Friday, December 7, 2007

A Typical Day in the Life...

So, this week has been interesting.

Let's take Tuesday as the perfect example of what is euphemistically referred to as a "typical" day.

At 9:00 I was greeted with a pile of mail and forms and other unidentifiable papers a foot high on my desk. After managing to deal with this (mostly by transferring it to other people's desks) I sent out a round of faxes to the branches reminding them of assorted things of various degrees of importance.

So far, so good.

At 10:00 I raced a requested book from here to one of the branches. While there, the day's newspaper was delivered. Said newspaper featured a prominent headline about a shooting. At a library branch.

Which I did not know about.

While I was still processing this information, a call came in from another branch, informing me that there was no heat, and the branch manager was in the process of freezing her tail off. She was, however, more concerned about her patrons, many of whom are elderly. Off I went to that branch to see what could be done. Two space heaters, one extension cord, and assorted phone calls to assorted people later, the temperature in the branch was no longer hovering at the freezing mark and the repair man had promised to come as soon as possible. Maybe even this week.

From there, it was back to the main library. On the way there I got an urgent call asking me to call one of the staff on her cell phone. Of course, I promptly drove into the black hole of the wildlife refuge, where there is no hope of a signal for my cell phone. On the outskirts of Chesterfield, twenty-five minutes later, my phone indicated that there might be hope of making a call. I called the staff member, who was having a minor health crisis, sorted things out with her, and arrived back at the headquarters.

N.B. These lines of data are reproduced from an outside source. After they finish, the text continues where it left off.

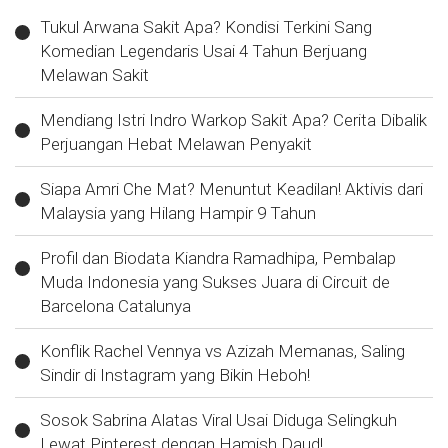
Tukul Arwana Sakit Apa? Kondisi Terkini Sang
Komedian Legendaris Usai 4 Tahun Berjuang
Melawan Sakit
Mendiang Istri Indro Warkop Sakit Apa? Cerita Dibalik
Perjuangan Hebat Melawan Penyakit
Siapa Amri Che Mat? Menuntut Keadilan! Aktivis dari
Malaysia yang Hilang Hampir 9 Tahun
Profil dan Biodata Kiandra Ramadhipa, Pembalap
Muda Indonesia yang Sukses Juara di Circuit de
Barcelona Catalunya
Konflik Rachel Vennya vs Azizah Memanas, Saling
Sindir di Instagram yang Bikin Heboh!
Sosok Sabrina Alatas Viral Usai Diduga Selingkuh
Lewat Pinterest dengan Hamish Daud!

Consultation with other staff members revealed that no one else had heard about the shooting either.

Back into the car for the drive to the branch where the shooting happened, where I had a conversation with the branch manager about why I had not been told about the incident, and why this would never happen again. We then agreed that she would call the police and arrange for them to patrol the library, while I ascertained whether any of the patrons had been injured or whether the bullet had hit the library. (If you injure a patron, I'll be mad, but if you hurt my library building I will have to kill you.)

According to the newspaper account, incidentally, this was not in fact a drive-by shooting. It was a pedal-by. We're working on making it into the bigtime, but so far all we can manage is a fifteen-year-old on a bicycle.

I then returned to the main library, to be greeted by yet another foot-high pile of mail, forms, paperwork, memos, and other paper crud on my desk, and a mile-long list of new emails in my in-boxes.

And this, my friends, is a typical day in the life of a library director.